Вдруг Федосий Савельич с какой-то беспомощной убедительностью выдавил:

— Зарезали вы меня… без ножа…

Качнувшись, он отошел, опустился на крап навозной тачки, подставив под взгляды широкую, пухлую спину, обтянутую выгоревшим пиджаком. Все увидели, что эта спина вздрагивает, седая, коротко остриженная голова председателя опускается все ниже и ниже.

Скотница Наталья тоненько, боязливо прикрывая рот концом платка, завыла…

16

Корму нет. Даже трава на этот раз не спасает. До первого сена еще не близко. Болезни среди племенного скота становятся изо дня в день обычным явлением. Падеж в колхозе Мургина, случай падежа в колхозе «Искра»… Появились недовольные, многие сомневаются: а правильно ли действует он, Павел Мансуров?

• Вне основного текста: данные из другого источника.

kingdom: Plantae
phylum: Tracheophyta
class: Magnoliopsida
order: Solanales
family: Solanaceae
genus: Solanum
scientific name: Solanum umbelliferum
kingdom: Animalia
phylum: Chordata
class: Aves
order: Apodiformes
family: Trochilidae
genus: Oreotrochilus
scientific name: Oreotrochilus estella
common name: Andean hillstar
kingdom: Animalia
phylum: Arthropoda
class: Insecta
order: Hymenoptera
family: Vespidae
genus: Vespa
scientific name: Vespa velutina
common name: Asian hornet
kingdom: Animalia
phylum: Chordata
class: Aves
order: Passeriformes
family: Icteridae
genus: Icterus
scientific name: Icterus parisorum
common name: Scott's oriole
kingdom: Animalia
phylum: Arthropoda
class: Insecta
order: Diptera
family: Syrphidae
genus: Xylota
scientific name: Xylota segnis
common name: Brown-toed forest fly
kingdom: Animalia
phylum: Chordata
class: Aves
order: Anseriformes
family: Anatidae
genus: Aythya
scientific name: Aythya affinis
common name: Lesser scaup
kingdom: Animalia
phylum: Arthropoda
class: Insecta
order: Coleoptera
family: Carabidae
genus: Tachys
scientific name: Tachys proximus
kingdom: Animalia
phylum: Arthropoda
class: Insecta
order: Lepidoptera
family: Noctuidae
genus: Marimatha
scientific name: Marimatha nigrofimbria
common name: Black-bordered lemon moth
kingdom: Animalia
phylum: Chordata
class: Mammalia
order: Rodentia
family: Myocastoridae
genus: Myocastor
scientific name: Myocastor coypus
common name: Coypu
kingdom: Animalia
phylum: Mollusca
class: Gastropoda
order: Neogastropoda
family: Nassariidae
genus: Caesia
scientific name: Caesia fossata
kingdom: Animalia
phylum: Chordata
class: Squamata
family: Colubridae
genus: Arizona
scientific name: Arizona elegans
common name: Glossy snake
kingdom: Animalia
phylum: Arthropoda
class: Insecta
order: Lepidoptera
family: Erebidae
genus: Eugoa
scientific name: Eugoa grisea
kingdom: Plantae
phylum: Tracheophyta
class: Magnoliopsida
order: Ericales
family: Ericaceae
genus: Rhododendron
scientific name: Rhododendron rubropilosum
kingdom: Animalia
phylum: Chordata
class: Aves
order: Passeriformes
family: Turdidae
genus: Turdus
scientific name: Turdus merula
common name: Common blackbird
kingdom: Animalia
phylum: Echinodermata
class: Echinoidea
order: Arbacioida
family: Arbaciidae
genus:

То, что он сделал и продолжает делать, нельзя назвать иначе, как атакой. Может, он поспешил, может, слишком горячо рванулся, но дело сделано — в атаке на полдороге не останавливаются. К тем, кто хочет залечь на полпути, надо относиться без жалости.

В обкоме нока еще в него верят. Всего несколько дней назад в областной газете упоминалась его фамилия как пример инициативности и решительности. А если случаи падежа будут продолжаться, то в первую очередь обком, затем все, кому не лень, начнут бросать упреки: «Хвастун! Беспочвенный, наглый авантюрист!» Добро бы только упреки… Падеж каждой головы — убыток в несколько тысяч рублей, да, кроме денег, племенной скот — это надежда на зажиточность, это мост к будущему счастью. И если этот мост рухнет по его вине, не жди прощения — отберут партбилет, возможен и суд. Он, Павел Мансуров, заставивший говорить о себе, уважать себя, рухнет в грязь вместе со своими высокими мечтами, с широкими замыслами.

Идет атака, он впереди! Велик риск, но оглядываться и сомневаться поздно. Не место колебаниям!

О том, что в колхозе «Светлый путь» пала вторая корова, Павел Мансуров узнал утром, а в полдень к нему в кабинет явился сам Федосий Мургин.

Держался он прямо, казался выше даже ростом, только лицо стало словно более плоским. Когда он опустился без всякого приглашения на стул, Павел заметил перемены: плечи сразу обвисли, под глазами — потные, тяжелые мешки.

С минуту Мургин молчал — после лестницы не мог отдышаться, — глядел в сторону, наконец начал тихим, но внутренне напряженным голосом:

— Суди, Павел Сергеевич… Вот как случилось.

Усталые глаза из-под нависших век встретились с отчужденно холодным взглядом Мансурова, отбежали в сторону. Мансуров молчал.

— За последние дни вот оглянулся я назад, — продолжал тихо и осторожно Мургин, словно шел по натянутой веревке, — и увидел — глупая у меня была жизнь, длинная и глупая. Одно интересное в ней — колхоз… Из шестидесяти пяти лет — эти двадцать…

— Короче, Федосий Савельич. Разжалобить надеешься? Надежды напрасные.

Мургин вгляделся в Мансурова — вытянутая шея, отвердевшие скулы, губы жестко сжаты, пропуская слова, шевелятся неохотно — и вздохнул.